The Arktos 29 was the perfect platform for our build due to its quality craftsmanship and attention to detail. Alchemy designed this frame with downhill toughness while retaining a peppy attitude for climbing back up.

Frame: We began our build with Alchemy’s Arktos 29, a carbon frame with 140mm of travel and 29-inch wheels. At the heart of the Arktos is a patented dual-linkage platform called Sine Suspension. Best of all, this carbon frame is handmade in the USA.

To make our build truly unique we ran Wren’s Inverted MTB fork with Hope wheels and brakes. The fork uses a Twin Air system for fine-tune adjustments and has carbon bash guards to protect its lower tubes.

Fork: Wanting to stay away from a traditional-style fork, we went with a more eye-catching option. Wren’s inverted fork did the trick, offering 150mm of travel, along with Boost hub spacing and carbon bash guards for an additional wow factor.

One of the most exciting parts of our build is TRP’s new 12-speed drivetrain. After seeing TRP’s 7-speed downhill drivetrain on none other than Aaron Gwin’s race bike, we were eager to see a more trail-friendly option hit the market. Expect a full review soon.

Drivetrain: Making sure to keep our build truly custom, we ran TRP’s all-new, 12-speed derailleur paired with a Shimano XT, 10-45t cassette and a Hope EVO crankset. Stay tuned as we plan to bring you a full-ride report on this setup in an upcoming issue.

Wheels: Hope provided us with a pair of 29-inch Fortus aluminum wheels with red Pro-4 hubs and matching rotors. Our bike required Boost+ 157mm rear spacing and Boost 110mm spacing up front. The wheels are tubeless-ready and feature 26mm inner widths.

Tires: When it came to rubber, we went straight to Bontrager and grabbed a pair of 2.6-inch-wide tires to ensure plenty of traction out on the trails. In front, we placed a 29-inch SE4 tire and then a 29-inch SE5 tire in the rear. We wanted a durable yet fast-rolling tire for the rear, and a grippy and lightweight tire for the front end.

Sealant: Maxima Oils has kept our bikes fresh and running smoothly for years, so when Maxima launched its new tire sealant, we jumped at the opportunity to give it a try.

Brakes: To ensure our bike had plenty of stopping power, we ran Hope’s Tech 3 E4 brakes, which are specifically designed for enduro racing. The Tech 3 levers allow riders to tune in the bite point and adjust reach, while the E4 calipers offer four pistons inside a CNC-machined, one-piece caliper.

Cockpit: Every rider knows the importance of a quality handlebar and stem combo, so for our build we used a complete setup from Hope.
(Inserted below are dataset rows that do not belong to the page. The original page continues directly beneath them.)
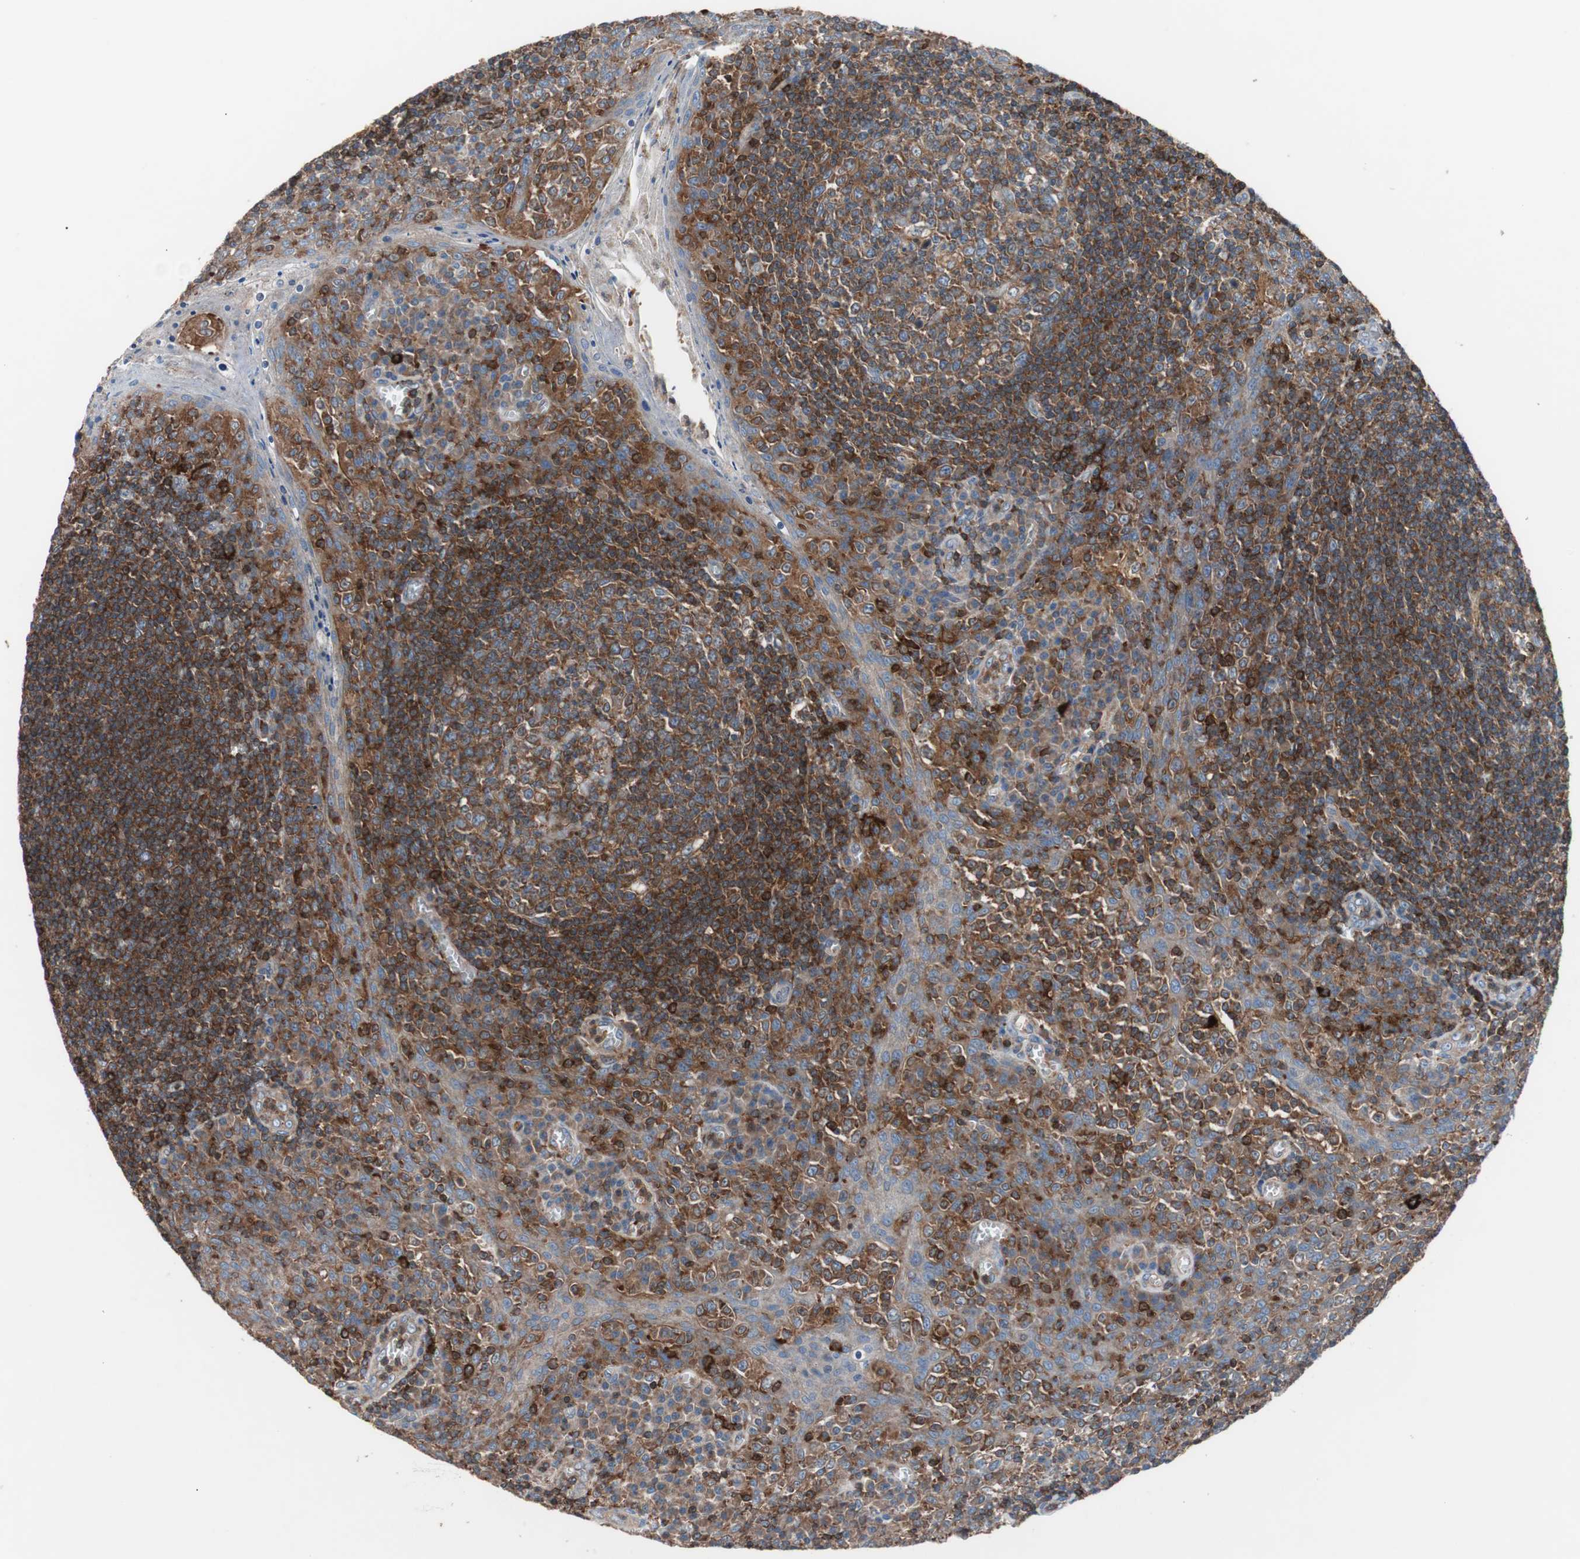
{"staining": {"intensity": "moderate", "quantity": ">75%", "location": "cytoplasmic/membranous"}, "tissue": "tonsil", "cell_type": "Germinal center cells", "image_type": "normal", "snomed": [{"axis": "morphology", "description": "Normal tissue, NOS"}, {"axis": "topography", "description": "Tonsil"}], "caption": "Moderate cytoplasmic/membranous expression is identified in approximately >75% of germinal center cells in normal tonsil.", "gene": "PIK3R1", "patient": {"sex": "male", "age": 31}}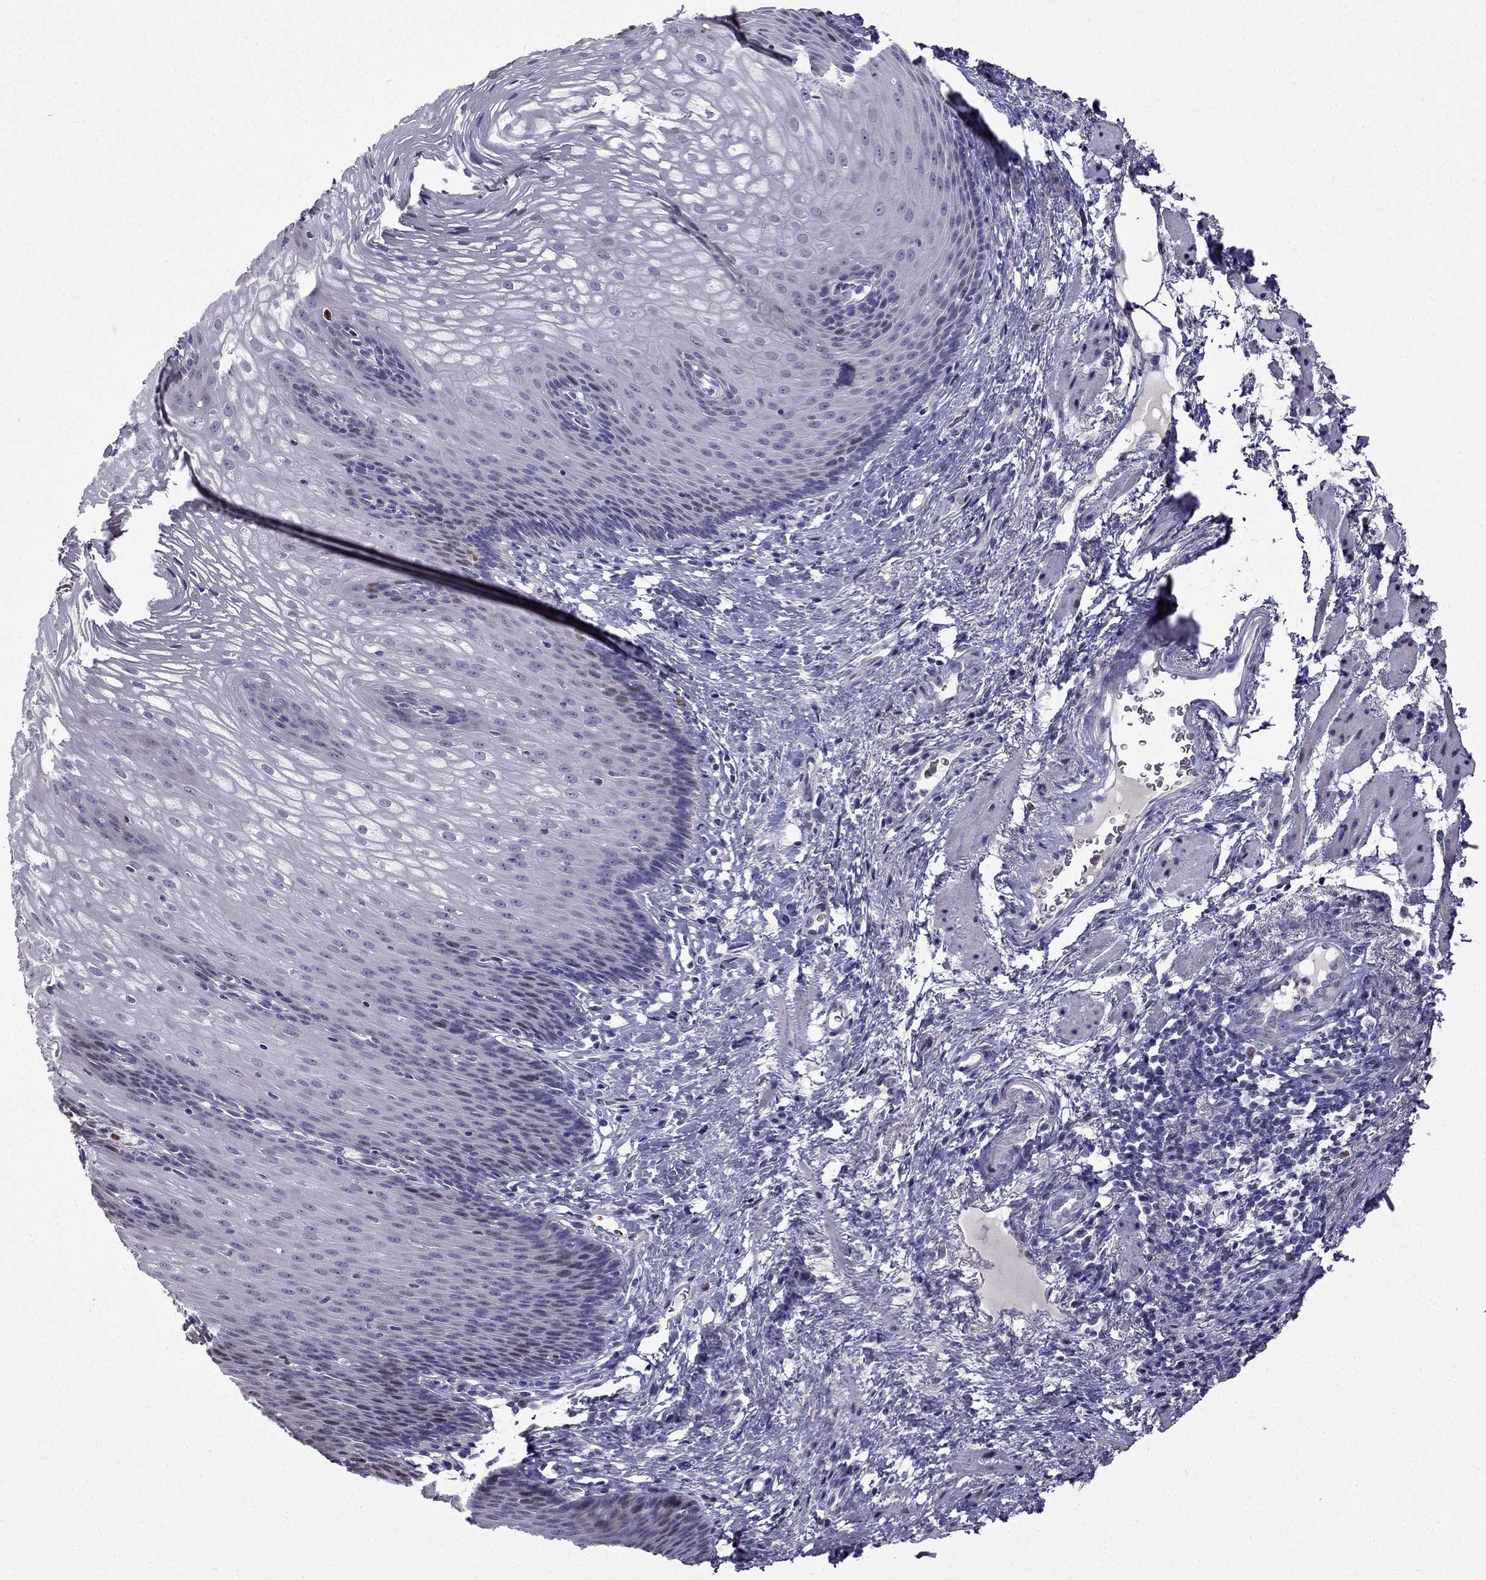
{"staining": {"intensity": "weak", "quantity": "<25%", "location": "nuclear"}, "tissue": "esophagus", "cell_type": "Squamous epithelial cells", "image_type": "normal", "snomed": [{"axis": "morphology", "description": "Normal tissue, NOS"}, {"axis": "topography", "description": "Esophagus"}], "caption": "There is no significant expression in squamous epithelial cells of esophagus.", "gene": "UHRF1", "patient": {"sex": "male", "age": 76}}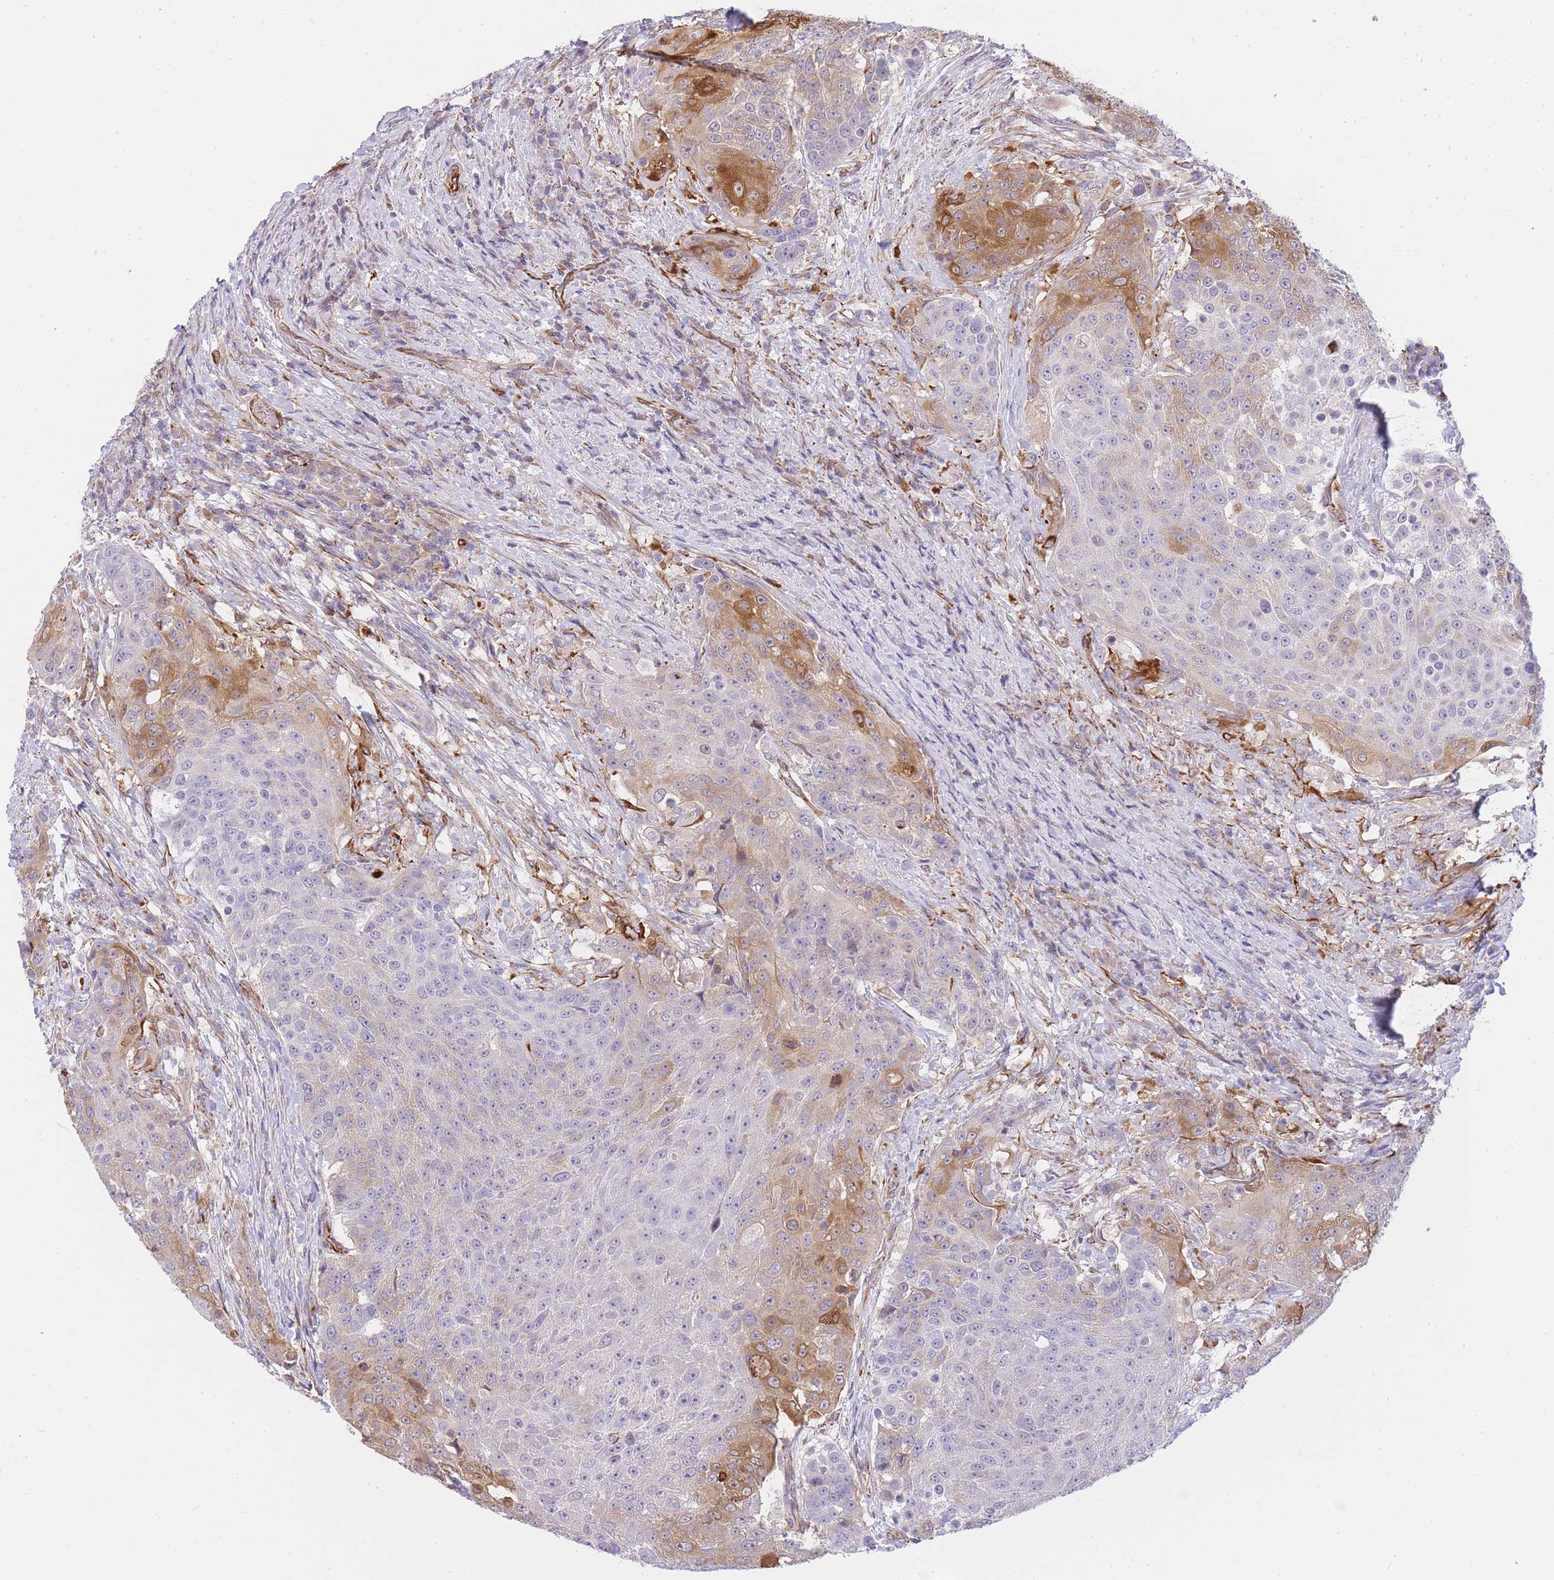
{"staining": {"intensity": "moderate", "quantity": "<25%", "location": "cytoplasmic/membranous"}, "tissue": "urothelial cancer", "cell_type": "Tumor cells", "image_type": "cancer", "snomed": [{"axis": "morphology", "description": "Urothelial carcinoma, High grade"}, {"axis": "topography", "description": "Urinary bladder"}], "caption": "Moderate cytoplasmic/membranous protein expression is present in about <25% of tumor cells in urothelial carcinoma (high-grade). The protein is shown in brown color, while the nuclei are stained blue.", "gene": "ECPAS", "patient": {"sex": "female", "age": 63}}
Our carbon handlebar featured a 780mm width and a 20mm rise. We then paired our bar with Hope’s AM/Freeride stem. Our stem featured a 31.8mm clamping diameter and a 50mm length.

Grips: Reverse Components offers a wide variety of grip sizes, from 28mm in diameter up to 34mm. To help with your buying decision, Reverse offers a sizing chart on its website that recommends grip diameter based on the length of your hand. We placed the 32mm grip on our bike, which features a silicon material with dual lock rings and a sturdy end cap.

Dropper post: We test dozens of dropper posts, and SDG’s Tellis is still near the top of our list. It’s a breeze to set up, easy to service and has an ergonomic lever with a light touch. To ensure all of our testers could have a turn riding this machine, we picked a 150mm drop; however, taller riders can get a full 170mm of travel.

Saddle: SDG has over 20 years of experience with saddles, so we put our trust in SDG’s Bel-Air 2.0 saddle. The Bel-Air 2.0 features a raised rear to aid in climbing and a curved-down nose to prevent baggy shorts from snagging.

Pedals: For pedals, we went with Reverse Components Black One platform pedals that feature CNC-machined construction and 20 aluminum pins per pedal. Reverse sells additional pin colors for riders who want to add a little extra flair to their ride.